Women have one of the great acts of all time. The smart ones act very feminine and needy, but inside they are real killers. The person who came up with the expression ‘the weaker sex’ was either very naïve or had to be kidding. I have seen women manipulate men with just a twitch of their eye—or perhaps another body part.
A supportive partner
It’s essential to be open about your goals with your partner early on, writes the president’s daughter.
Before committing any further, you need to explore your passions and priorities, both personal and professional, and then share them with your partner….I wouldn’t be able to do half of what I do if I didn’t have a husband who cares deeply about me, who celebrates my wins, who has my best interests at heart. If I was married to somebody who, even beneath the surface, didn’t approve of my professional ambitions, resented the fact that I work so hard, or was unsupportive of my goals, virtually everything about my home life and work life would be different.
In the president’s chapter on the prenup, he depicts all women as having suspect motives:
There are basically three types of women and reactions [to a prenup]. One is the good woman who very much loves her future husband, solely for himself, but refuses to sign the agreement on principle. I fully understand this, but the man should take a pass anyway and find someone else. The other is the calculating woman who refuses to sign the prenuptial agreement because she is expecting to take advantage of the poor, unsuspecting sucker she’s got in her grasp. There is also the woman who will openly and quickly sign a prenuptial agreement in order to make a quick hit and take the money given to her.

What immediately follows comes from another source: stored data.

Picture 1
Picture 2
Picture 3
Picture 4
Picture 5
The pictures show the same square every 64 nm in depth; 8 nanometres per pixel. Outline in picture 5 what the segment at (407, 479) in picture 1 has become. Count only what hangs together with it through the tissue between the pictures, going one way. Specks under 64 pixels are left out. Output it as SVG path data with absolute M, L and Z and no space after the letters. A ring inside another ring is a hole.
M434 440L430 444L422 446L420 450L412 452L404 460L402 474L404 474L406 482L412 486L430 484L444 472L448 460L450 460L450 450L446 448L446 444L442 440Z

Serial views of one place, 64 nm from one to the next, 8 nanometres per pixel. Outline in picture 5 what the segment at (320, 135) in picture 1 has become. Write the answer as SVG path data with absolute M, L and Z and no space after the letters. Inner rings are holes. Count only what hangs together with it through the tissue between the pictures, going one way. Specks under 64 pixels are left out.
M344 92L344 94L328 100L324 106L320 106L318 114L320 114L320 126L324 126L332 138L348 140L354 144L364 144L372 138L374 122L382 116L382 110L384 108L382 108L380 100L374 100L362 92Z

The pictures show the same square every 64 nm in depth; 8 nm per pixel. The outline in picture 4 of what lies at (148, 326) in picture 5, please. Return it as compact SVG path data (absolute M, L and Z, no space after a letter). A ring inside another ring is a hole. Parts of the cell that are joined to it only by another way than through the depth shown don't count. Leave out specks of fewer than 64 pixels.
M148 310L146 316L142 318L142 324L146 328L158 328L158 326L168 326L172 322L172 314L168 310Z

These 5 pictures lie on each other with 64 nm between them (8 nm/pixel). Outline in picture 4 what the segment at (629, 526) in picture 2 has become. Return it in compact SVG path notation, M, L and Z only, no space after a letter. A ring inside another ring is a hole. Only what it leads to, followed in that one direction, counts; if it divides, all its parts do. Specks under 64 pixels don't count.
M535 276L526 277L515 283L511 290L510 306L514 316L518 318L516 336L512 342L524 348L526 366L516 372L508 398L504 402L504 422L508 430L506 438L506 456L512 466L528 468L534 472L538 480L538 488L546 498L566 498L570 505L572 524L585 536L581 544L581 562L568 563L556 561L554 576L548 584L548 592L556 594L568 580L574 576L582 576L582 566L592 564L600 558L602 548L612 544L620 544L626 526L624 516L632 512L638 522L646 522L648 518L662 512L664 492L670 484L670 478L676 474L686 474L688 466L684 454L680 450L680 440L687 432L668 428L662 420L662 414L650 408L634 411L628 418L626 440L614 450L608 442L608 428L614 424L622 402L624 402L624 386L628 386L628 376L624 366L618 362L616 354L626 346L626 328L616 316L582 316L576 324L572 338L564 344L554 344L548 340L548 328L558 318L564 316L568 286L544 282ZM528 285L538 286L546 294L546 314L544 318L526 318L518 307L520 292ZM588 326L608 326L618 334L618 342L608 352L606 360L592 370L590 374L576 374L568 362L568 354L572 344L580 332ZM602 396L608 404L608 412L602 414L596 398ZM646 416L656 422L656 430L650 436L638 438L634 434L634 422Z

Once you’re committed, says the president, there’s only one way for women to behave:
For a man to be successful he needs support at home, just like my father had from my mother, not someone who is always griping and bitching. When a man has to endure a woman who is not supportive and complains constantly about his not being home enough or not being attentive enough, he will not be very successful unless he is able to cut the cord.
At the end of the chapter he drives the point home, recalling a conversation with a friend about his employee and his wife:
She always complained he was working too hard and too long and wasn’t devoting enough time or energy to her. Without any further discussion, I looked at John and said, ‘Tell the man to lose the wife. There is no hope for the marriage. Tell him if he stays, he’ll do a lousy job for you.’
It’s true that the president wrote his book 20 years ago, and the country’s social attitudes have changed around him. But the generational difference can’t account for the egregious one-dimensionality of his view of women. These aren’t things he said privately on a hot mic, or under pressure in an interview, or with a finger-twitch of a tweet. He wrote them down (or his ghostwriter Kate Bohner did) and sent them to an editor, and his publisher printed thousands of copies to live on people’s bookshelves for as long as books last.
The point of Ivanka Trump’s book is that women can do just as much as men and can devote themselves fully to more than one aspect of their lives, and that marriages should be equal partnerships. But reading her book together with the president’s, it’s clear that in her father’s worldview, her business aspirations are incompatible with the role of a wife.